Bill Belichick is happy to bring back Ray Ventrone as a special teams coach. (Jim Rogash/Getty Images)

Bubba is back.

The Patriots announced Tuesday that Bill Belichick has hired Ray Ventrone to serve as assistant special teams coach. Belichick was the first coach to give Ventrone a chance to play in the NFL. Now it will be Belichick who gives Ventrone a chance to coach.

Ventrone will fill the spot of Joe Judge, who was promoted to take over as special teams coach for Scott O’Brien when O’Brien retired on Feb. 3, two days after the Patriots’ win in Super Bowl XLIX.

Ventrone spent four years with the Patriots after originally joining the team as a rookie free agent out of Villanova in 2005. Ventrone played nine NFL seasons as a player with New England (2006-2008), the New York Jets (2007), Cleveland Browns (2009-2012) and the San Francisco 49ers (2013-2014). During his NFL career, he was primarily used as a special teams player, registering 57 total tackles, including a season-high of 12 in 2009 with the Browns.
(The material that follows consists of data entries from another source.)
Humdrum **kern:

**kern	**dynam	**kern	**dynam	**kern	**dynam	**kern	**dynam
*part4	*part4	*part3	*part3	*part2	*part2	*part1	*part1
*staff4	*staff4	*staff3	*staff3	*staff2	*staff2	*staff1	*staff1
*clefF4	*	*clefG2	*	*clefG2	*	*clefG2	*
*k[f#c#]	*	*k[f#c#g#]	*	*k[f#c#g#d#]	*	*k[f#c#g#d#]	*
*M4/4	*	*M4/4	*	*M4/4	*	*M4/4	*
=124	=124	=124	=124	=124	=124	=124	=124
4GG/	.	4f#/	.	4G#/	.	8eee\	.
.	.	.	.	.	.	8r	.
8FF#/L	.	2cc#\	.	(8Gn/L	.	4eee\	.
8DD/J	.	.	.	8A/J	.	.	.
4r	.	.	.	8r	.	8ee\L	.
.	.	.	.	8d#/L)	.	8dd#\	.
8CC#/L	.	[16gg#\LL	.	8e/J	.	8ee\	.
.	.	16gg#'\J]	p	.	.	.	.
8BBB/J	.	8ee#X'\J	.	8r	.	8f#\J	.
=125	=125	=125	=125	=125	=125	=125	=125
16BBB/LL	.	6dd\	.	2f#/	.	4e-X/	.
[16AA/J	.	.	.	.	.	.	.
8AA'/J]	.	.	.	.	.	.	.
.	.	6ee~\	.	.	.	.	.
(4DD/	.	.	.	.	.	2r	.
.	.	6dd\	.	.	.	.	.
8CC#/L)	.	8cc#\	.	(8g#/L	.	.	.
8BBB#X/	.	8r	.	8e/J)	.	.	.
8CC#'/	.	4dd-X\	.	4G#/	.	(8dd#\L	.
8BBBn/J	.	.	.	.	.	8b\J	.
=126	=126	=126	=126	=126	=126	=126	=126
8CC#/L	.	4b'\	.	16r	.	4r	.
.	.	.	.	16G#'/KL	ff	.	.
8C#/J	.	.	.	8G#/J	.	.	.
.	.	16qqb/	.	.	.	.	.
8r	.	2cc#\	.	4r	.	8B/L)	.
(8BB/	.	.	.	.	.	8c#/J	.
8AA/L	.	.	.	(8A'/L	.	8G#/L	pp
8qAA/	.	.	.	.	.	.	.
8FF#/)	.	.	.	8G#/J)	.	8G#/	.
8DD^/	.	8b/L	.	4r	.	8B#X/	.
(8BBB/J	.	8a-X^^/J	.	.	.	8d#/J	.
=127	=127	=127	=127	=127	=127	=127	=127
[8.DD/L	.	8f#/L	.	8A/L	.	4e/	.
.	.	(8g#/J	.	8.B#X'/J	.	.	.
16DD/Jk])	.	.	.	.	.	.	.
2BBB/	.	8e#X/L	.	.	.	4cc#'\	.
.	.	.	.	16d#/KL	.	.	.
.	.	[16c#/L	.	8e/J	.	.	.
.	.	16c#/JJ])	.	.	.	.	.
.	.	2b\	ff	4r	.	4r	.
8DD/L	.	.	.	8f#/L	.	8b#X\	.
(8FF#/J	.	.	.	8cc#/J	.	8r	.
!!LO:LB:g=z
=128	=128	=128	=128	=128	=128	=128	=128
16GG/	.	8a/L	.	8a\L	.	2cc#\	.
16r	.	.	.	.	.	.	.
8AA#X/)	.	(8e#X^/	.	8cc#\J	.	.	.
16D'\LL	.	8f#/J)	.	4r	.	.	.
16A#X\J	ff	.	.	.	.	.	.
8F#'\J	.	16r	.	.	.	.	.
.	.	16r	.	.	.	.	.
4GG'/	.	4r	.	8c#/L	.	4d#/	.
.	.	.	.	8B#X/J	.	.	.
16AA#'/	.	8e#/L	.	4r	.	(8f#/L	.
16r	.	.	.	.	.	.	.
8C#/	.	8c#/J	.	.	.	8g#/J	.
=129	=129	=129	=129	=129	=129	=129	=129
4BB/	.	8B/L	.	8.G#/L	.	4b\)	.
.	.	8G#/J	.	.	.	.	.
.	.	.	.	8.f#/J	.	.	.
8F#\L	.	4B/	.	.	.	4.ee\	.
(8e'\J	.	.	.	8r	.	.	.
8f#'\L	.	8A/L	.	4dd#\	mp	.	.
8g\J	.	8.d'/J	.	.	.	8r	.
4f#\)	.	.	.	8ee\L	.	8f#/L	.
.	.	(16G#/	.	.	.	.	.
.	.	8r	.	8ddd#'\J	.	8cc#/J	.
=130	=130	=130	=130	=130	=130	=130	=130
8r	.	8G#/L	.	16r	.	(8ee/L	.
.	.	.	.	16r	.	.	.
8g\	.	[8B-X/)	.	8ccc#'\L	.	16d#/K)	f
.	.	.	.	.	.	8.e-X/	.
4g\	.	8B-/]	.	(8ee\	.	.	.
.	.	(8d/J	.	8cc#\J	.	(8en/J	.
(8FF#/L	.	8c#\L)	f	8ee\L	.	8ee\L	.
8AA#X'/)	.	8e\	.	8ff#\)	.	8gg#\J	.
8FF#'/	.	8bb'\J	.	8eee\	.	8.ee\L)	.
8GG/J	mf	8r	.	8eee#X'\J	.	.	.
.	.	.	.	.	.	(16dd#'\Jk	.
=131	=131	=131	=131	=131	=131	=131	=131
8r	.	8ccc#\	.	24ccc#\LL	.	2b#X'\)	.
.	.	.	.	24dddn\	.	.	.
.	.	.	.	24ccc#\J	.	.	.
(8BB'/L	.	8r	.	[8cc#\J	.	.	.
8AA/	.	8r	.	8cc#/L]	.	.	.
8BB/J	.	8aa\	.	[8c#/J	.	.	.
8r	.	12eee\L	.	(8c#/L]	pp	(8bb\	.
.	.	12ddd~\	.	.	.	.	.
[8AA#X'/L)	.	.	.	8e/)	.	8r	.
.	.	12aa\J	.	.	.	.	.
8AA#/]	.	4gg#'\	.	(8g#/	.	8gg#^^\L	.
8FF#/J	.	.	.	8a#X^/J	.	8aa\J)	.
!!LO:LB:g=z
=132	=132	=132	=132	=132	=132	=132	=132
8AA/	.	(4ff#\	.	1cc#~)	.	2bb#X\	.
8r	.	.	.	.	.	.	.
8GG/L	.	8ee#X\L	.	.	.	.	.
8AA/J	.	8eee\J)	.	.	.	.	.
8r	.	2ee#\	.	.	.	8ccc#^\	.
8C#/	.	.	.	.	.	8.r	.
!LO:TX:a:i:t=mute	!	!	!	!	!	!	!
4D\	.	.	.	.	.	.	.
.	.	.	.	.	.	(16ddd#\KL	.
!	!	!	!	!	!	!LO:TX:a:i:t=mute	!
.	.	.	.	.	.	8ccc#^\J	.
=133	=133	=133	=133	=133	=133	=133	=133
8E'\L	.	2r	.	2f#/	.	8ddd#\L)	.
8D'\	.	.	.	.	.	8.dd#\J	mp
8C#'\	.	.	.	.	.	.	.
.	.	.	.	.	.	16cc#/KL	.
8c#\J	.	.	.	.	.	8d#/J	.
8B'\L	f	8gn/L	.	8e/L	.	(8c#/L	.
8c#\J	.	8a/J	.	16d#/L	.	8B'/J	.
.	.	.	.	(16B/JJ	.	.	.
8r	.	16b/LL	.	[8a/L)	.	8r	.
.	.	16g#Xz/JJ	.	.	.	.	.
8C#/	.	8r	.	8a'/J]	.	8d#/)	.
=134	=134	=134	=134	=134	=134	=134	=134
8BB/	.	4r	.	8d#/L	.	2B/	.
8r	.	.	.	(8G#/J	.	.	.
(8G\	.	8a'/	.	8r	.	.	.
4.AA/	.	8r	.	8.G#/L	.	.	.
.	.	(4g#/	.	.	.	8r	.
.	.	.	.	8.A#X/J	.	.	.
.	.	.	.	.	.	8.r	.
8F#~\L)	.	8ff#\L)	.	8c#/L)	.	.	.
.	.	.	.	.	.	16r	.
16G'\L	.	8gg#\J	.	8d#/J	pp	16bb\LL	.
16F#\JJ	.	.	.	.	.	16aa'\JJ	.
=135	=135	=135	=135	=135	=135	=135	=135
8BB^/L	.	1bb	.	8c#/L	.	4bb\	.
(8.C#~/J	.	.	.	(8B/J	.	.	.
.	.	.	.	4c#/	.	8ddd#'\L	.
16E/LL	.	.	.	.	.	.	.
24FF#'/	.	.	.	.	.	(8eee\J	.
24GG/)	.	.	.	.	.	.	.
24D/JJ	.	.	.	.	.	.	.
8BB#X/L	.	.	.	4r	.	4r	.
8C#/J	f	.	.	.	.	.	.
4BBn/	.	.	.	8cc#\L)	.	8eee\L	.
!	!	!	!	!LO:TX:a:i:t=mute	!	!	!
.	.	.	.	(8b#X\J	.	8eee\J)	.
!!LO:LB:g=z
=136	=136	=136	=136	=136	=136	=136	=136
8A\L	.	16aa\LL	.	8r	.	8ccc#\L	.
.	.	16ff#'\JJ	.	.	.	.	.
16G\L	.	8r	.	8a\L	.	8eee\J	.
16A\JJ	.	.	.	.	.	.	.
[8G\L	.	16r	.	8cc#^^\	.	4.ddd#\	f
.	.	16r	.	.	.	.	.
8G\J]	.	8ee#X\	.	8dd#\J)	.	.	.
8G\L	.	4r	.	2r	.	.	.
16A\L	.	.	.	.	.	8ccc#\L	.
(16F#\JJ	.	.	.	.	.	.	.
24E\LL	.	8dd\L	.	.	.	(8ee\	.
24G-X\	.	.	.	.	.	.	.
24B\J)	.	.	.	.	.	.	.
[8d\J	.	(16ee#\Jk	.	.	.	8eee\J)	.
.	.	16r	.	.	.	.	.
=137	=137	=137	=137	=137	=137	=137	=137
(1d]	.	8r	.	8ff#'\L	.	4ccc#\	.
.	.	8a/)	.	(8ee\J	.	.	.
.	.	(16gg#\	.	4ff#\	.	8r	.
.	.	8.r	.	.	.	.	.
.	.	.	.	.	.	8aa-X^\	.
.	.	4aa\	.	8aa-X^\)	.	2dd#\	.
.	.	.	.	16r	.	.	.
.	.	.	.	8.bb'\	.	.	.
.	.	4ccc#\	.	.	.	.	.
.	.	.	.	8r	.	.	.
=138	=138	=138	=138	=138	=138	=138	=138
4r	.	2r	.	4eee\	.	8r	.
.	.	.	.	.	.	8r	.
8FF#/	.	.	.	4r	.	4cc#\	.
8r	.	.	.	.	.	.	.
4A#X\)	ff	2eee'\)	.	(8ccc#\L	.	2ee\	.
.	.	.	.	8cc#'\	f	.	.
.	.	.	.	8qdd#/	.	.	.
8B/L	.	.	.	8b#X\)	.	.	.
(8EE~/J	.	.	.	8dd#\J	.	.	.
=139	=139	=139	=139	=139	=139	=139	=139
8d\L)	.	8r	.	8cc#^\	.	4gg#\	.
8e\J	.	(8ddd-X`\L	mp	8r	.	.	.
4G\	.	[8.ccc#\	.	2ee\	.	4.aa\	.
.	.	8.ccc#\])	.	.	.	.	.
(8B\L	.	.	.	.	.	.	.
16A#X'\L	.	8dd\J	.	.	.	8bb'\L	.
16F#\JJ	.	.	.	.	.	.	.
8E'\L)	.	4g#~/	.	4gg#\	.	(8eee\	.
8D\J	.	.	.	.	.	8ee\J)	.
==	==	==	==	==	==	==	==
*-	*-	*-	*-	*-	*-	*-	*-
Ventrone was originally signed by New England as a rookie free agent out of Villanova in 2005. After spending the 2005 season on the Patriots’€™ practice squad and the 2006 season on injured reserve, he split the 2007 season between the Jets and the Patriots practice squads before being signed to the New England 53-man roster in November.

Ventrone played in two regular-season games and in Super Bowl XLII that year. Ventrone laid out Domenik Hixon while covering a kickoff.

Ventrone played the entire 2008 season with the Patriots before playing four years in Cleveland and the last two seasons in San Francisco.

His brother Ross, also a product of Villanova, also played for the Patriots and played in Super Bowl XLVI, a loss to the Giants in Indianapolis.